According to Frank Matsaert, the TradeMark East Africa Chief Executive, though some indexes put the levels of trade in the region at 20 per cent, 17 per cent is more realistic.

Matsaert said that persistent setbacks to regional trade in EAC largely comprise of non-tariff barriers which include, technical issues such as standards, logistics and police road blocks.

TradeMark East Africa is a non-profit company that supports the growth and trade to ensure gains for EAC residents.

“The other barrier to trade is lots of paper work requirements, red tape and lack of automation in the process of intra-regional trade,” he said.

Matsaert was speaking at the launch of Rwanda Trade Programme Evaluation Report by TradeMark East Africa, in Kigali, on Monday evening.

Matsaert noted that despite the progress with developing physical infrastructure across the region, there was still a long way to go in connecting various parts of the region to create avenues of trade.

“The ports have a long way to go.
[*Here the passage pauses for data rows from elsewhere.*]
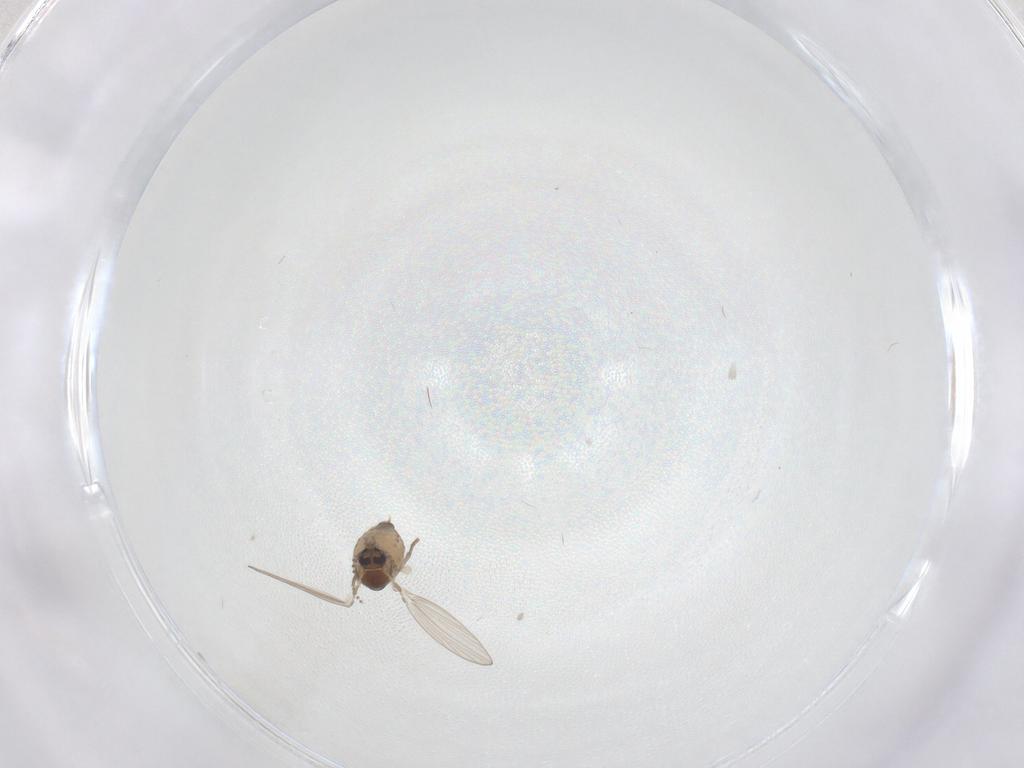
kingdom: Animalia
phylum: Arthropoda
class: Insecta
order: Diptera
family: Psychodidae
The efficiency of our two ports is way below, say Durban. That is a big issue. Trade is growing quite quickly but we also have to increase our capacity,” he said.

Matsaert noted that also partly to blame for the status quo is the high transport and freight costs often brought about by inefficiencies along the transport routes especially at entry points like ports and borders.
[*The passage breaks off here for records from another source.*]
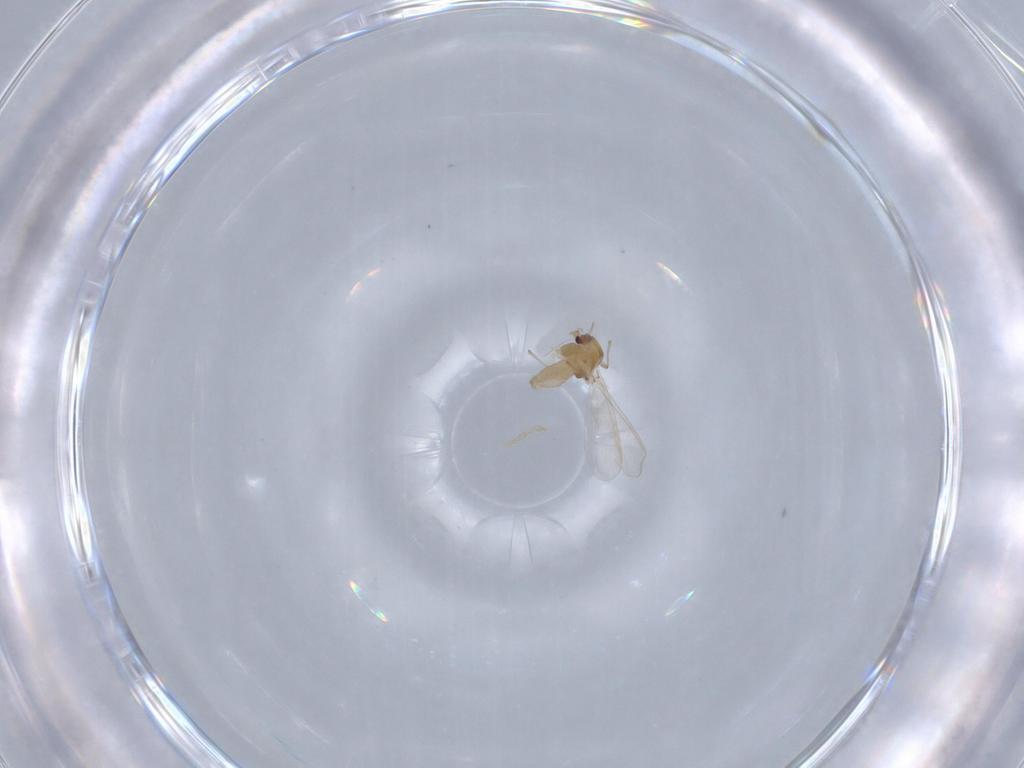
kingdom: Animalia
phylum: Arthropoda
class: Insecta
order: Diptera
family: Chironomidae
“For East African landlocked countries transport can be as high as 75 per cent of the value of exports,” he pointed out.

To address such challenges, Trademark East Africa is set to launch the second phase of its intervention which is expected to take an investment of about $700 million for the next six years.

The new strategy, that kicks-off next year, seeks to have an impact of $11.9 billion of additional trade in the region which will turn around $116 billion to the region’s Gross Domestic Product.
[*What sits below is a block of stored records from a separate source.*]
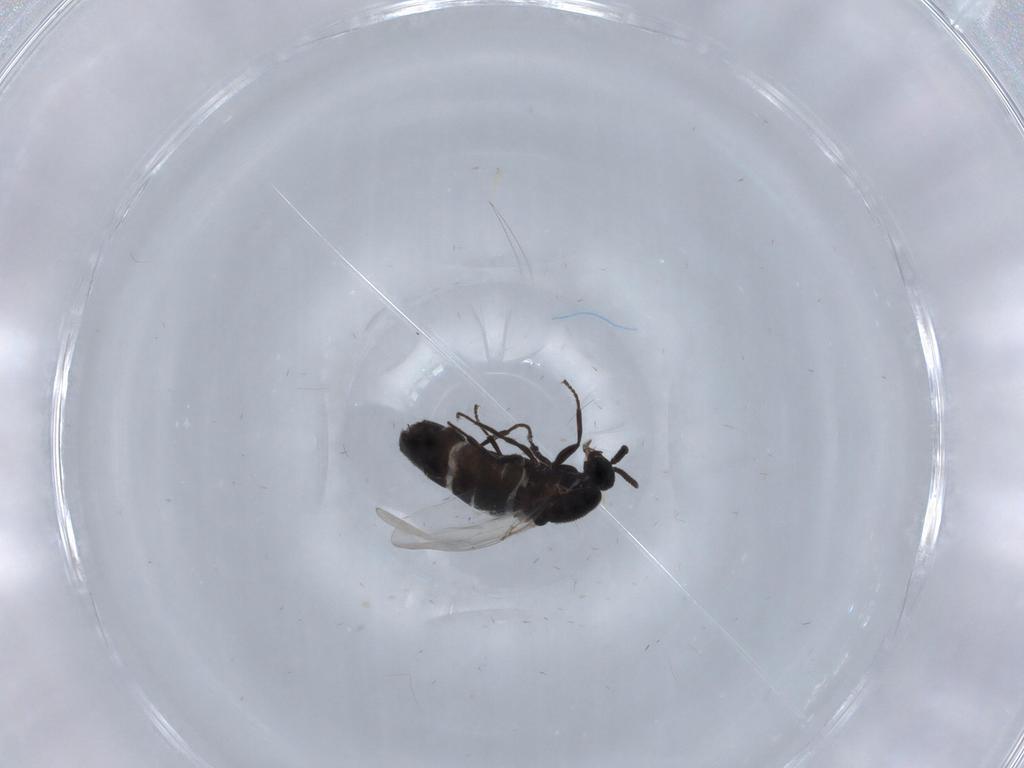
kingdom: Animalia
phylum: Arthropoda
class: Insecta
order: Diptera
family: Scatopsidae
With that, the organisation is projecting creating and sustaining about 5 million jobs across the region and lifting about 3 million people out of poverty, according to Matsaert.

“In the new strategy, TradeMark East Africa aims to reduce trade costs in East Africa by about 10 per cent and reduce transport time by 15 per cent for the average trip through corridors.

“These interventions are expected to generate an average increase in exports of key commodities in target sub-sectors of 50 per cent equivalent to additional exports of $1.9 billion,” the chief executive said.

The phase will also see more Rwandan firms and producers connected to external markets building on from efforts in the previous phase, he said.

Ali Mufuruki, the institution’s board chairperson, said that the second phase will also seek to increase the region’s trade with the rest of the world, which is currently at 2 per cent.

“That 2 per cent tells you that we have a lot of work to do as a region, and that there should be cooperation among the various players across the region to enhance trade and improve lives,” Mufuruki said.

In the previous phase that began in 2010 on the inception of the programme, TradeMark invested about $65m in Rwanda and cites a total net return of 28 per cent in the four key programmes implemented.

Patience Mutesi, the Rwanda’s country director for TradeMark East Africa, said that among the key impacts was the significant reduction in cost of transporting containers from Mombasa to Kigali.

The cost has dropped by more than $1,500 from $6500 in 2011 to about $4800 in 2016 which has saved the country about $7 million.

“There has also been a reduction of road tolls for Rwandan trucks entering Tanzania from $500 in 2014 to the current $152 and estimates show that businesses have saved about $800,000 per annum through the development,” Mutesi said.

Going forward, Finance and Economic Planning Minister Claver Gatete said, the government was keen on such partnerships geared toward reducing the cost of doing business and improving competitiveness of Rwandan products as well as attracting investments.